#### Brief:
Turn every line of the listing below into a numbered list, leaving out the blank lines.
"""
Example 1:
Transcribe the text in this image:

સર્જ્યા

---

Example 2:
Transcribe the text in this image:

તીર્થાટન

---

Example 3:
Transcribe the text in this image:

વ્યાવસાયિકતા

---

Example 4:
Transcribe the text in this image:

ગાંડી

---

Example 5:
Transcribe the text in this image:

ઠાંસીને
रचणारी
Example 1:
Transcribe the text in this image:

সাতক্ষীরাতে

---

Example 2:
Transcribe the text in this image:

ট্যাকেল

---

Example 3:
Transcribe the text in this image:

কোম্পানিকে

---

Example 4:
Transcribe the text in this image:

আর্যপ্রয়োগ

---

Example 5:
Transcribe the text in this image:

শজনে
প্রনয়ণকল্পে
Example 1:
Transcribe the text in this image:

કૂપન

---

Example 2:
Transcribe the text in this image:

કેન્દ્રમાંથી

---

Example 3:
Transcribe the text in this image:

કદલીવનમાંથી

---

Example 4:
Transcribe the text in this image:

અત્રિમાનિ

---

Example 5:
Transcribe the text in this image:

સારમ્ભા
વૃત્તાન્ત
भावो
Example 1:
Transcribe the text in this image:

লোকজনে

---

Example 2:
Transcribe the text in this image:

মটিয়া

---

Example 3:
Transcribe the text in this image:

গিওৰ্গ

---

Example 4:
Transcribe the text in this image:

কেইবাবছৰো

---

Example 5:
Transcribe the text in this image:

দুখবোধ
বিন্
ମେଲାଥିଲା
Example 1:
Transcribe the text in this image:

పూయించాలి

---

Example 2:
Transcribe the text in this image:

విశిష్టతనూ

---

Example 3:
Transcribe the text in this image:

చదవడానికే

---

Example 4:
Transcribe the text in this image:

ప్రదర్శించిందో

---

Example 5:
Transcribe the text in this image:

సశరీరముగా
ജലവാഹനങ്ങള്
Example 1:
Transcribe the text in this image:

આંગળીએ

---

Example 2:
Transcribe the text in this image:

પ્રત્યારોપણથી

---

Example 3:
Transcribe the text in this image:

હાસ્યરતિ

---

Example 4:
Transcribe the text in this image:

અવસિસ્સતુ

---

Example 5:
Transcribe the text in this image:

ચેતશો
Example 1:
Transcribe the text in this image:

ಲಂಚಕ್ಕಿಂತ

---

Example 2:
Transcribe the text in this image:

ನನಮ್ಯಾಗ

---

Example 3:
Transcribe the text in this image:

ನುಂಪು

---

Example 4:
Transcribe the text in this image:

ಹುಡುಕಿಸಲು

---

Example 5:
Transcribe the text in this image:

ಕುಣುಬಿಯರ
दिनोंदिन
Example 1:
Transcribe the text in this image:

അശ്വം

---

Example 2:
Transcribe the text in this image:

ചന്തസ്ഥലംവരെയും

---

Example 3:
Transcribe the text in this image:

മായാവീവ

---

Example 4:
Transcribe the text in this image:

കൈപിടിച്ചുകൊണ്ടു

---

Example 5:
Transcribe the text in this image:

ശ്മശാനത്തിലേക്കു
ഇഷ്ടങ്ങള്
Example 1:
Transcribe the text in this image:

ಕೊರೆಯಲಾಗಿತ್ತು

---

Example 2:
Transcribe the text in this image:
"""
#### Answer for this exercise:
1. Example 1:
2. Transcribe the text in this image:
3. સર્જ્યા
4. ---
5. Example 2:
6. Transcribe the text in this image:
7. તીર્થાટન
8. ---
9. Example 3:
10. Transcribe the text in this image:
11. વ્યાવસાયિકતા
12. ---
13. Example 4:
14. Transcribe the text in this image:
15. ગાંડી
16. ---
17. Example 5:
18. Transcribe the text in this image:
19. ઠાંસીને
20. रचणारी
21. Example 1:
22. Transcribe the text in this image:
23. সাতক্ষীরাতে
24. ---
25. Example 2:
26. Transcribe the text in this image:
27. ট্যাকেল
28. ---
29. Example 3:
30. Transcribe the text in this image:
31. কোম্পানিকে
32. ---
33. Example 4:
34. Transcribe the text in this image:
35. আর্যপ্রয়োগ
36. ---
37. Example 5:
38. Transcribe the text in this image:
39. শজনে
40. প্রনয়ণকল্পে
41. Example 1:
42. Transcribe the text in this image:
43. કૂપન
44. ---
45. Example 2:
46. Transcribe the text in this image:
47. કેન્દ્રમાંથી
48. ---
49. Example 3:
50. Transcribe the text in this image:
51. કદલીવનમાંથી
52. ---
53. Example 4:
54. Transcribe the text in this image:
55. અત્રિમાનિ
56. ---
57. Example 5:
58. Transcribe the text in this image:
59. સારમ્ભા
60. વૃત્તાન્ત
61. भावो
62. Example 1:
63. Transcribe the text in this image:
64. লোকজনে
65. ---
66. Example 2:
67. Transcribe the text in this image:
68. মটিয়া
69. ---
70. Example 3:
71. Transcribe the text in this image:
72. গিওৰ্গ
73. ---
74. Example 4:
75. Transcribe the text in this image:
76. কেইবাবছৰো
77. ---
78. Example 5:
79. Transcribe the text in this image:
80. দুখবোধ
81. বিন্
82. ମେଲାଥିଲା
83. Example 1:
84. Transcribe the text in this image:
85. పూయించాలి
86. ---
87. Example 2:
88. Transcribe the text in this image:
89. విశిష్టతనూ
90. ---
91. Example 3:
92. Transcribe the text in this image:
93. చదవడానికే
94. ---
95. Example 4:
96. Transcribe the text in this image:
97. ప్రదర్శించిందో
98. ---
99. Example 5:
100. Transcribe the text in this image:
101. సశరీరముగా
102. ജലവാഹനങ്ങള്
103. Example 1:
104. Transcribe the text in this image:
105. આંગળીએ
106. ---
107. Example 2:
108. Transcribe the text in this image:
109. પ્રત્યારોપણથી
110. ---
111. Example 3:
112. Transcribe the text in this image:
113. હાસ્યરતિ
114. ---
115. Example 4:
116. Transcribe the text in this image:
117. અવસિસ્સતુ
118. ---
119. Example 5:
120. Transcribe the text in this image:
121. ચેતશો
122. Example 1:
123. Transcribe the text in this image:
124. ಲಂಚಕ್ಕಿಂತ
125. ---
126. Example 2:
127. Transcribe the text in this image:
128. ನನಮ್ಯಾಗ
129. ---
130. Example 3:
131. Transcribe the text in this image:
132. ನುಂಪು
133. ---
134. Example 4:
135. Transcribe the text in this image:
136. ಹುಡುಕಿಸಲು
137. ---
138. Example 5:
139. Transcribe the text in this image:
140. ಕುಣುಬಿಯರ
141. दिनोंदिन
142. Example 1:
143. Transcribe the text in this image:
144. അശ്വം
145. ---
146. Example 2:
147. Transcribe the text in this image:
148. ചന്തസ്ഥലംവരെയും
149. ---
150. Example 3:
151. Transcribe the text in this image:
152. മായാവീവ
153. ---
154. Example 4:
155. Transcribe the text in this image:
156. കൈപിടിച്ചുകൊണ്ടു
157. ---
158. Example 5:
159. Transcribe the text in this image:
160. ശ്മശാനത്തിലേക്കു
161. ഇഷ്ടങ്ങള്
162. Example 1:
163. Transcribe the text in this image:
164. ಕೊರೆಯಲಾಗಿತ್ತು
165. ---
166. Example 2:
167. Transcribe the text in this image:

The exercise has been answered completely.